**AVAILABLE RECORDS:**
----------

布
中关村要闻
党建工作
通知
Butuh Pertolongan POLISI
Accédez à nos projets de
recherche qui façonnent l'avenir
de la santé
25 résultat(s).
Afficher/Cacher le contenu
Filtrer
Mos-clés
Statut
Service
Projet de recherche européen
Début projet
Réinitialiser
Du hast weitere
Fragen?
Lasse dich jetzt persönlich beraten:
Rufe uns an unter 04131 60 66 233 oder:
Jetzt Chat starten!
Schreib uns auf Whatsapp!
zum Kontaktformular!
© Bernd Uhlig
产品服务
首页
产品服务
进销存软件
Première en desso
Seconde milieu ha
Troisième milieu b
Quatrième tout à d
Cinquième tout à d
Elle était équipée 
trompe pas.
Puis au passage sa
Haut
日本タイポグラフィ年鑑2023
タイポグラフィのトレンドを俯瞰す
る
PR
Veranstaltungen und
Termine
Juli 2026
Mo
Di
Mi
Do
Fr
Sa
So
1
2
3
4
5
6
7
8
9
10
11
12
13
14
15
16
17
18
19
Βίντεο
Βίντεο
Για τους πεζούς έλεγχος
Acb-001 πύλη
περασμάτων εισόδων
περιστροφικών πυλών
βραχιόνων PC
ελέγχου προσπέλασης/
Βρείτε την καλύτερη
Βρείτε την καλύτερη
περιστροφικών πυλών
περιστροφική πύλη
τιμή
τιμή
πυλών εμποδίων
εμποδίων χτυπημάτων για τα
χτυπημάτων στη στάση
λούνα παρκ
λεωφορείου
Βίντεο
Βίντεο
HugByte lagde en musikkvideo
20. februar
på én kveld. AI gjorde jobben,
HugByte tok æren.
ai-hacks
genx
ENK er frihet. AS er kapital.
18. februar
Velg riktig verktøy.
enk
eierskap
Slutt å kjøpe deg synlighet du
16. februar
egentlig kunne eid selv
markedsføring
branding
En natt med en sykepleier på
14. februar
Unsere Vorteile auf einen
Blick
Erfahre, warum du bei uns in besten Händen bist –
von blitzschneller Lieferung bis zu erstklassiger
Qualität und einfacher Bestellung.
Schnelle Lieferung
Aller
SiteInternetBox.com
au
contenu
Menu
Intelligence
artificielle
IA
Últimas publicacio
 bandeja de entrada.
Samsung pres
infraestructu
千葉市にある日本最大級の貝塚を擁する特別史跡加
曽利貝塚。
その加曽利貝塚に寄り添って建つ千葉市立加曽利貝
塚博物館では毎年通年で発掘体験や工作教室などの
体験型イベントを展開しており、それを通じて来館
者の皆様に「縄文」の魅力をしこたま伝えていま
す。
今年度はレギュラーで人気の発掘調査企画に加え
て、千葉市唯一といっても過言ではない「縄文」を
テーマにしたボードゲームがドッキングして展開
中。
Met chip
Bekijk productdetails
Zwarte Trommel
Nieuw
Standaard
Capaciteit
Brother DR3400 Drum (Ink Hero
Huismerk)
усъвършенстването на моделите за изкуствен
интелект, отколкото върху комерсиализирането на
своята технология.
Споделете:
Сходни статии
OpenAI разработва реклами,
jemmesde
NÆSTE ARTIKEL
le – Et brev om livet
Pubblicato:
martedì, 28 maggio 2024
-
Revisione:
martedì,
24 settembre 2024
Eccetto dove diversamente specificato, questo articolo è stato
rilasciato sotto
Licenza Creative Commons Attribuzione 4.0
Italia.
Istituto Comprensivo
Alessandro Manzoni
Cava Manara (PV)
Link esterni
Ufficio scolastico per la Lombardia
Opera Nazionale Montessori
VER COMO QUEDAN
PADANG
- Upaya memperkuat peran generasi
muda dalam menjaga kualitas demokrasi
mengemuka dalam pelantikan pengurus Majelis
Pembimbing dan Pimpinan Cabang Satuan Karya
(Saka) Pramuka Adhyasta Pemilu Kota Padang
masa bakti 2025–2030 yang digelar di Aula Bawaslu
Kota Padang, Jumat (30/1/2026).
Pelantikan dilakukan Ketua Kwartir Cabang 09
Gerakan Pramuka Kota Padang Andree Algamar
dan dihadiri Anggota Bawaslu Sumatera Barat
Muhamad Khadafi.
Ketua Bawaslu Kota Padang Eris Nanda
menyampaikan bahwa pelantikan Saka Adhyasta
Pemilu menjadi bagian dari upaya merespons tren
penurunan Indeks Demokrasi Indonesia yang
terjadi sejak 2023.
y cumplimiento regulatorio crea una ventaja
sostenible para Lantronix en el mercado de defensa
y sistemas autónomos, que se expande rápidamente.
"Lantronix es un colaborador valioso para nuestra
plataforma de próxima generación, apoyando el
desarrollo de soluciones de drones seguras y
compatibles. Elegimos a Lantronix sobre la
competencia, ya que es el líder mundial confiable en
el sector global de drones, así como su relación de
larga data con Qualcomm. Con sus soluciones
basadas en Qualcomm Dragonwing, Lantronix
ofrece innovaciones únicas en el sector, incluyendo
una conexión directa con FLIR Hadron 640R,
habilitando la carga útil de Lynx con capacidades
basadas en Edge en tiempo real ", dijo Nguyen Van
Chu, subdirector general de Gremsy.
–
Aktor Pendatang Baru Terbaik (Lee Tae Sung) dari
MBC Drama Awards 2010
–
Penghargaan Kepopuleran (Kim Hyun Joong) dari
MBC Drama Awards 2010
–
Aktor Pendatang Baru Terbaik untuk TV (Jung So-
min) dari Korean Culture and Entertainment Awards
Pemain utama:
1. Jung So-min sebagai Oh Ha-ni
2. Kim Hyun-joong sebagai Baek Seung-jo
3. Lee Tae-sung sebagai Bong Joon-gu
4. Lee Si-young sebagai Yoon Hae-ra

----------

**WHAT YOU HAVE TO DO:**
Please return, exactly as written, the line containing "una conexión directa" and every line after it through the end of the records above, and nothing else.

**ANSWER SPACE:**
una conexión directa con FLIR Hadron 640R,
habilitando la carga útil de Lynx con capacidades
basadas en Edge en tiempo real ", dijo Nguyen Van
Chu, subdirector general de Gremsy.
–
Aktor Pendatang Baru Terbaik (Lee Tae Sung) dari
MBC Drama Awards 2010
–
Penghargaan Kepopuleran (Kim Hyun Joong) dari
MBC Drama Awards 2010
–
Aktor Pendatang Baru Terbaik untuk TV (Jung So-
min) dari Korean Culture and Entertainment Awards
Pemain utama:
1. Jung So-min sebagai Oh Ha-ni
2. Kim Hyun-joong sebagai Baek Seung-jo
3. Lee Tae-sung sebagai Bong Joon-gu
4. Lee Si-young sebagai Yoon Hae-ra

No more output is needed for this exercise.